**TEXT SEGMENT:**
Friday, October 21, 2011

Peaceful Protest

I watched a news item relating the growing surge of protest outside St. Pauls Cathedral, in the heart of London, close to the Stock Exchange and financial hub of the nation. I was fascinated to see hundreds of enthusiastic protesters camped in little domed tents on the pavement. It was reminiscent of the 60's, CND marchs and the like - the good old days of protest! The same phenomenon seems to be repeated in other financial centres - in Frankfurt and New York - and in numerous other high profile centres of population in the modern global village we call our world today. The activities began in New York, Wall Street, so the media tell us, and have spread into a large scale movement of (so far) peaceful protest.

Another news item showed marchers from the North East of England, repeating the historic Jarrow to Westminster march of a bygone age, anxious to highlight the injustices of unemployment and hardship in their region, one of the hardest hit of any in these days of economic crisis.

I was both intrigued and shocked. Intrigued because for many years, it seems, the voice of protest has been dormant, if not dead. Since the heady days of the 'winter of discontent', when half the British population seemed to be united in protest at economic conditions, growing costs and dwindling pay packets, the unions have been quiet, the strikers and protesters silenced, hounded into resignation and submission through government measures and public opinion, social pressures too hard to resist.

Suddenly protest is on the increase. What's happening? As an advocate of freedom of speech and the right to protest I applaud this development. The battles won by our early trade unions and political reformers cost too much to abandon now. Are we simply seeing a ground swell of complaints and grumbling at the current public measures to recover from the economic crisis we all face or are we witnessing a movement of radicals, similar in kind to the 'flower power' radicals of the '60s, who are sick to the back teeth with materialism and 'corporate greed' and want to see a paradigm shift in the way we conduct our lives?


A part of me is shocked that protest comes in so many unwelcome forms. In the last few months it has been expressed in riots, in looting, in the form of violent and anguished demonstrations in Greece, in Portugal, in Spain... And what are we protesting against? It's all about money! Too much money in some hands, too much power in the hands of some, too little money in the hands of others and too little power to change things. The campers are protesting about capitalism and greed; the rioters and the marchers are protesting about unemployment, poverty, rising costs and a decreasing benefits safety net. Long live protest and the right to protest! When we are fighting for survival we understandably lose some of our polite veneer and our tone becomes aggressive and urgent. We have seen a lot of excessive violence and a minority of people stirring up social unrest and criminal behaviour on the pretext of economic need.


But peaceful protest is a wonderful thing and I must confess a large part of me is impressed that there are people in the world who are prepared to stand up and be counted and say 'enough is enough'. Maybe there is another way to live which can cut through all this focus on getting and spending and find some more worthy things to live our brief lives for. Corporate greed has a corporate solution.

**EXERCISE REQUIREMENTS:**
- a) Say whether each statement agrees with the post on peaceful protest, answering yes or no and quoting the words of the post that decide it: (i) the activities began in Frankfurt; (ii) the marchers from the North East of England were repeating the Jarrow to Westminster march; (iii) the campers are protesting about unemployment.
- b) Reproduce the passage of the post on peaceful protest that opens with the words containing "Friday, October 21, 2011" and closes with "far) peaceful protest.".
The items are not needed.

**DATA PROVIDED:**
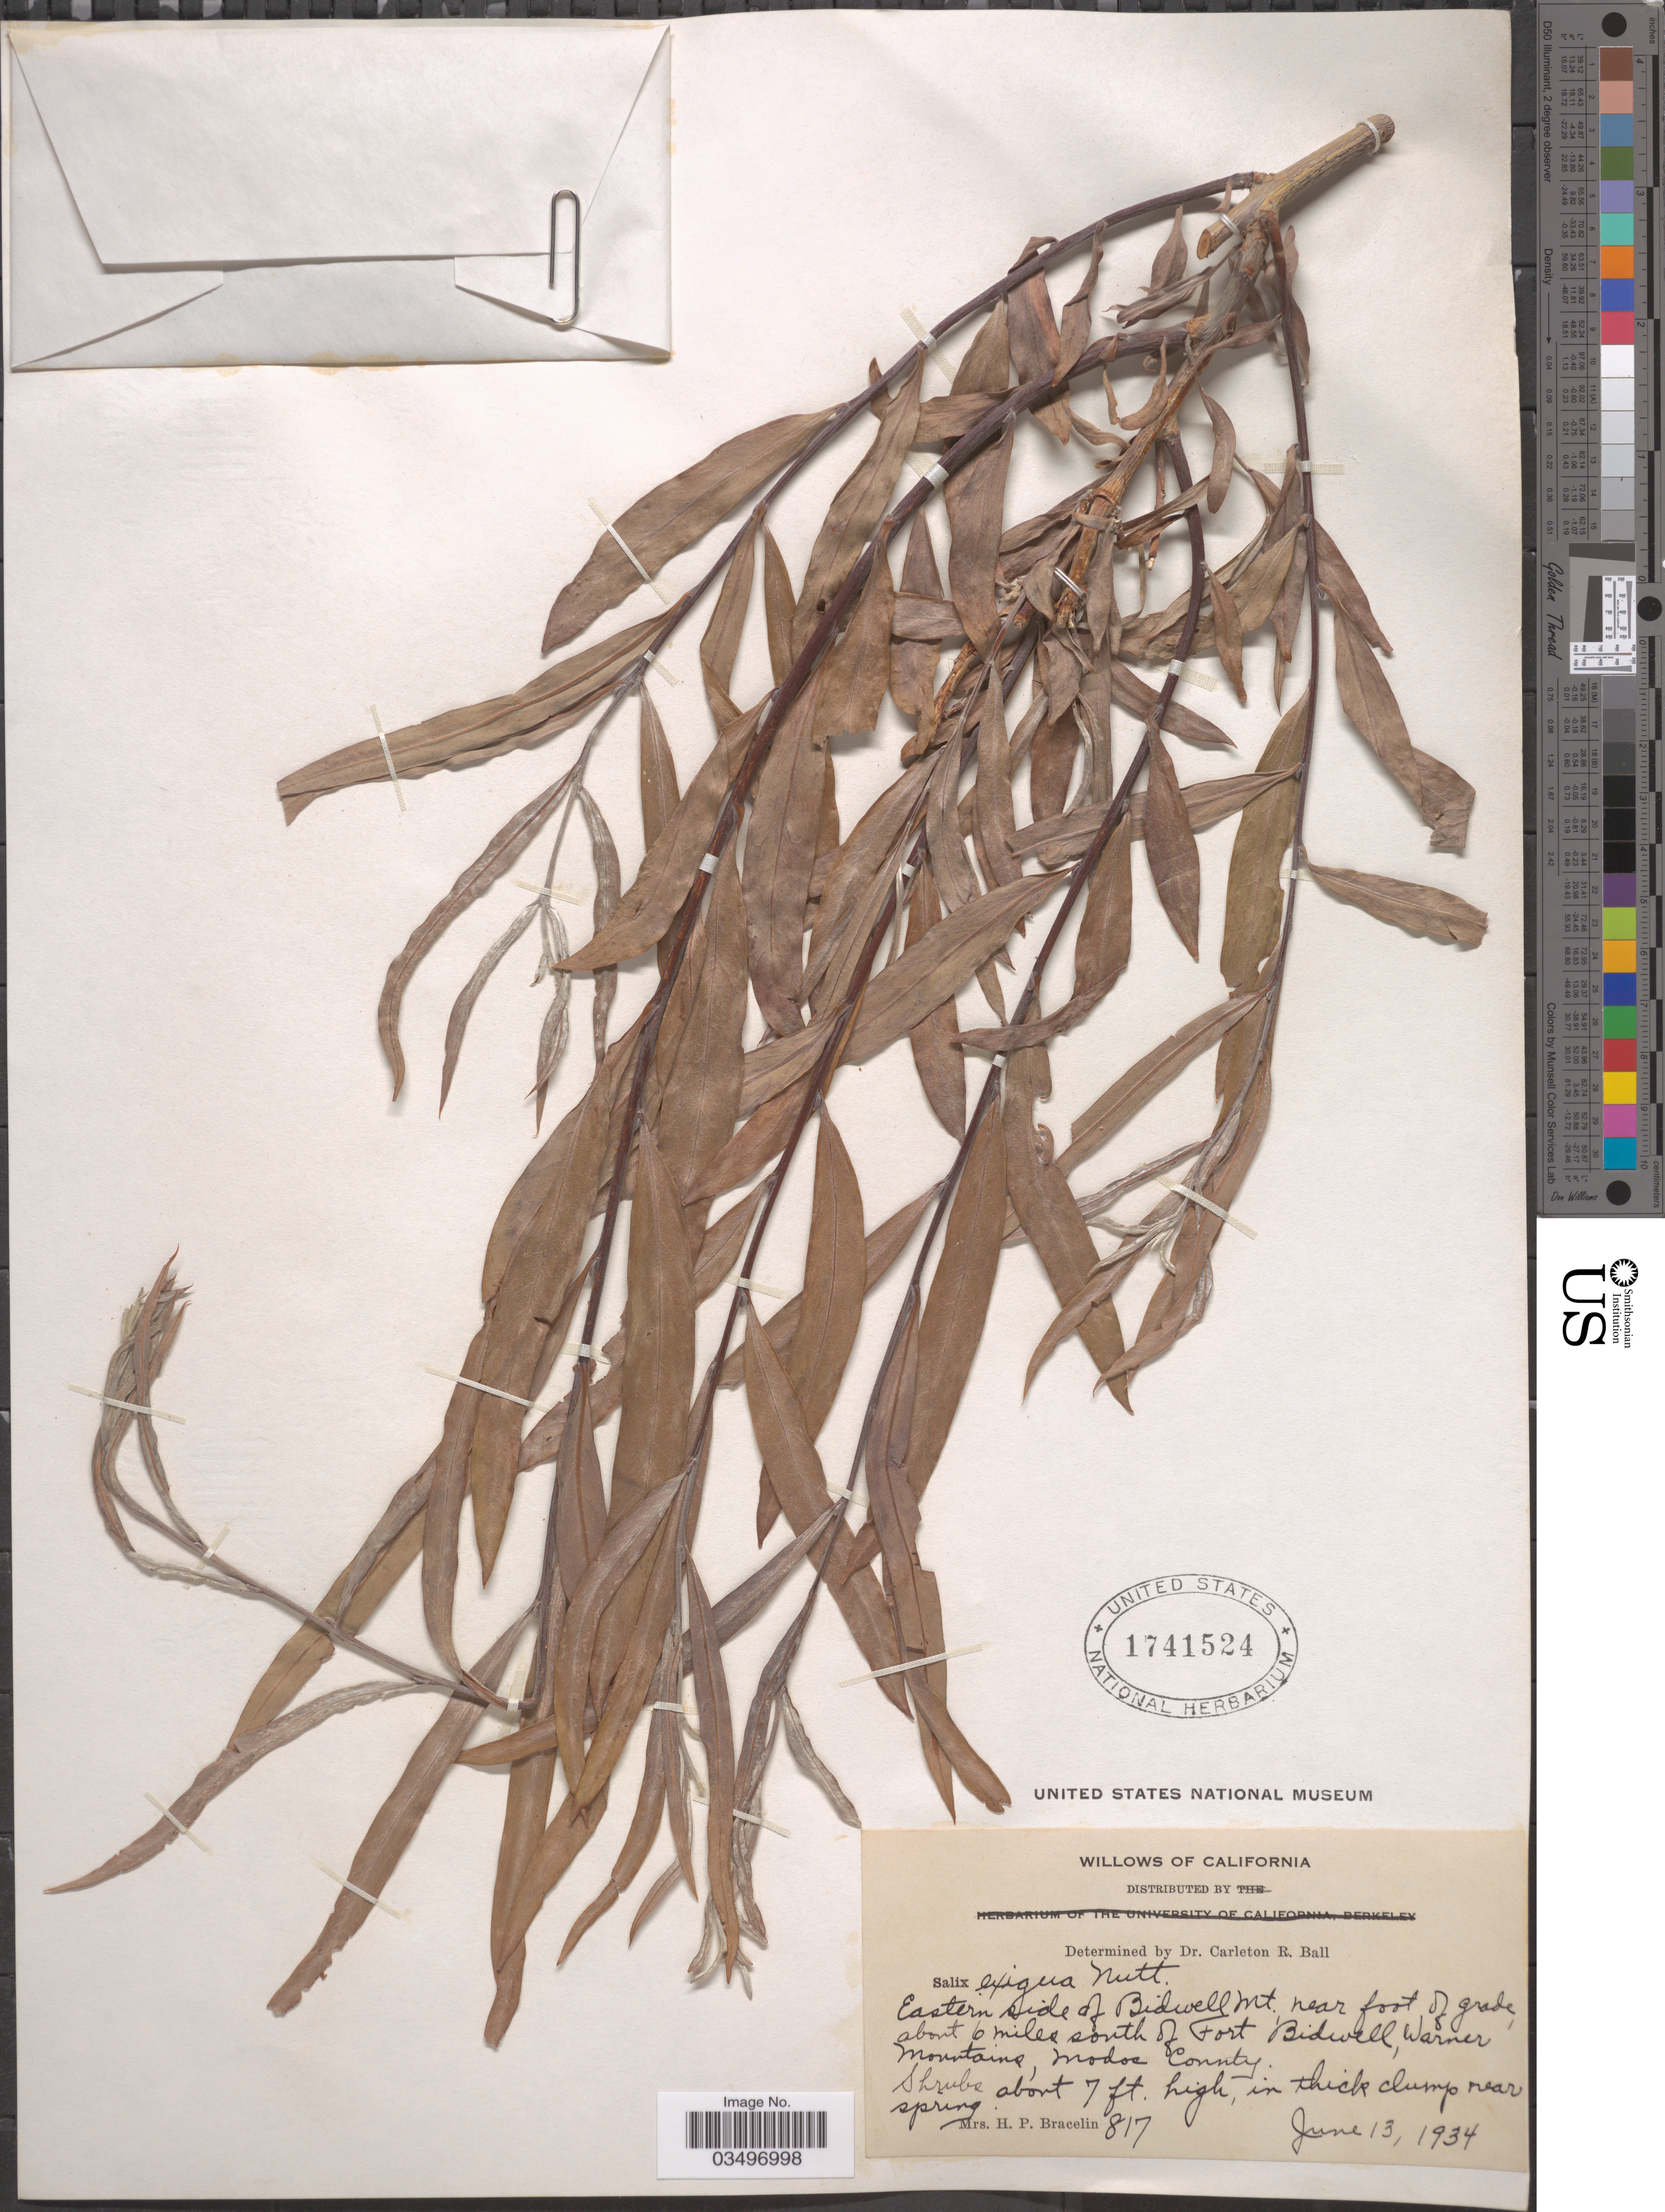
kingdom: Plantae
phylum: Tracheophyta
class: Magnoliopsida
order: Malpighiales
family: Salicaceae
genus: Salix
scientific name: Salix exigua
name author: Nutt.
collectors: H. Bracelin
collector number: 817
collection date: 1934-06-13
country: United States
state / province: California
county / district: Modoc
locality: Eastern side of Bidwell Mt., near foot of grade, about 6 miles south of Fort Bidwell, Warner Mountains, Modoc County.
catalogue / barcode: US 1741524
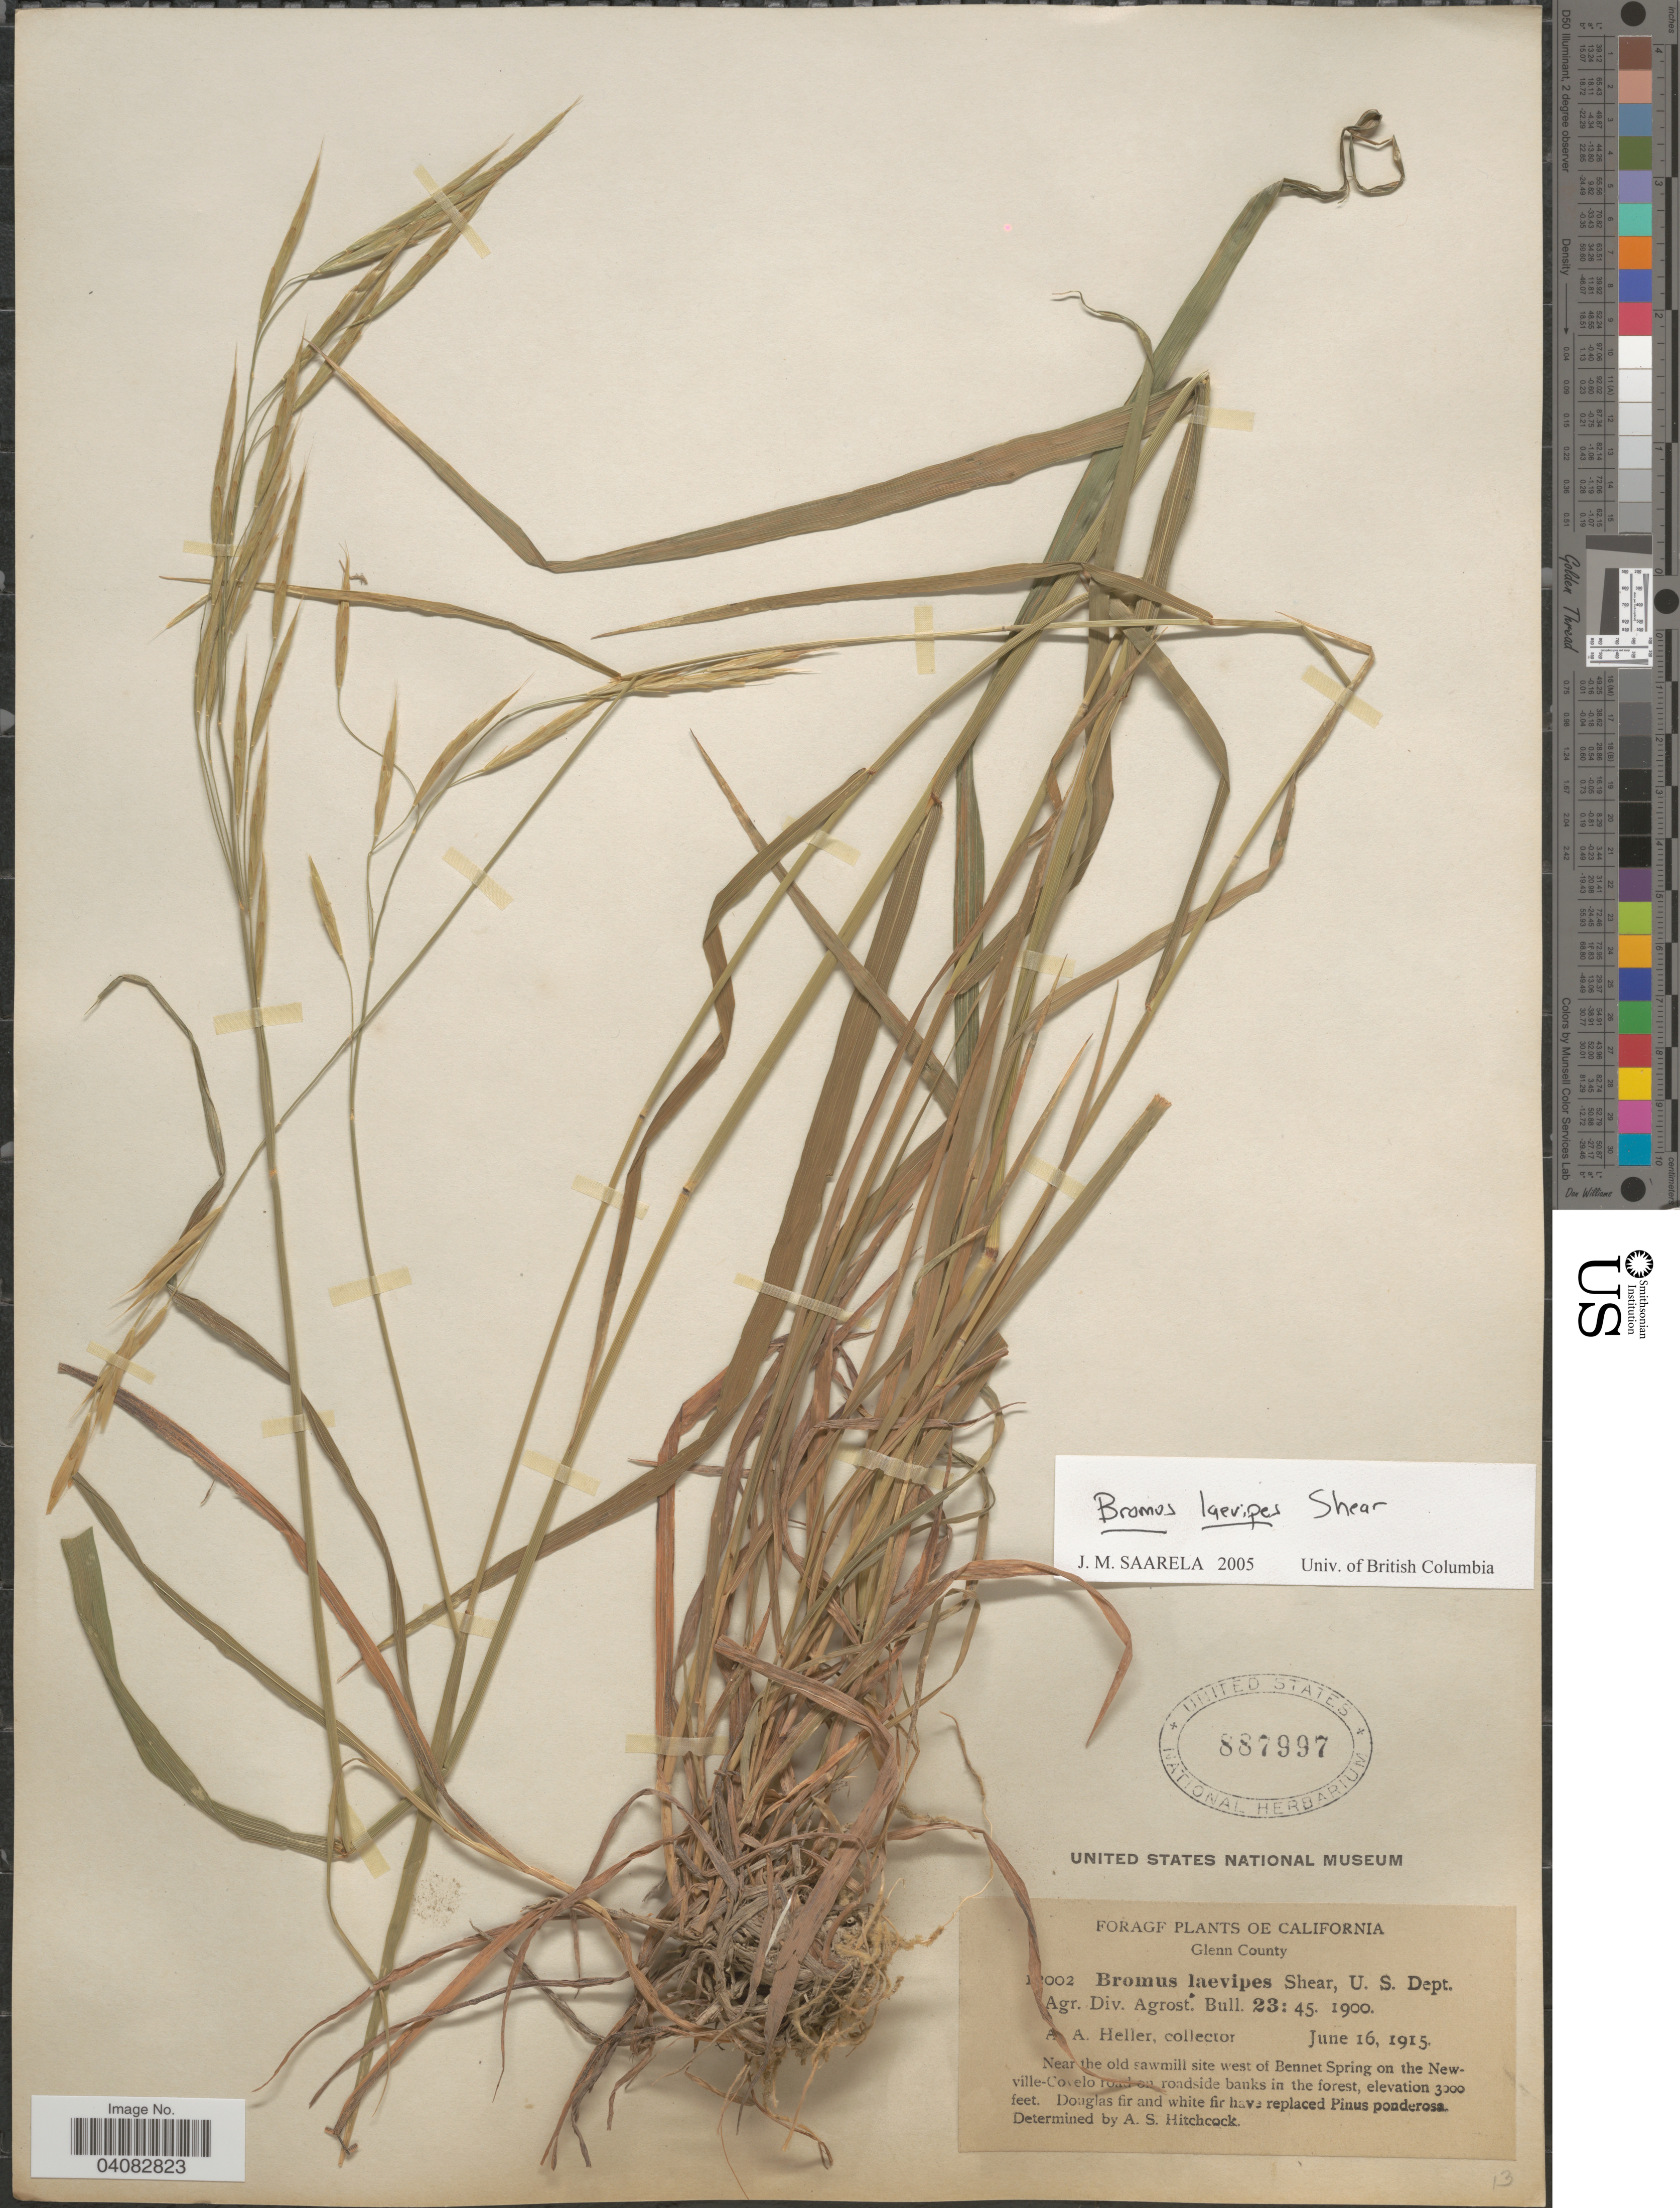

**FINAL RESULTS:**
- a)
(i) No: "The activities began in New York, Wall Street, so the media tell us"
(ii) Yes: "repeating the historic Jarrow to Westminster march of a bygone age"
(iii) No: "The campers are protesting about capitalism and greed"

- b)
Friday, October 21, 2011

Peaceful Protest

I watched a news item relating the growing surge of protest outside St. Pauls Cathedral, in the heart of London, close to the Stock Exchange and financial hub of the nation. I was fascinated to see hundreds of enthusiastic protesters camped in little domed tents on the pavement. It was reminiscent of the 60's, CND marchs and the like - the good old days of protest! The same phenomenon seems to be repeated in other financial centres - in Frankfurt and New York - and in numerous other high profile centres of population in the modern global village we call our world today. The activities began in New York, Wall Street, so the media tell us, and have spread into a large scale movement of (so far) peaceful protest.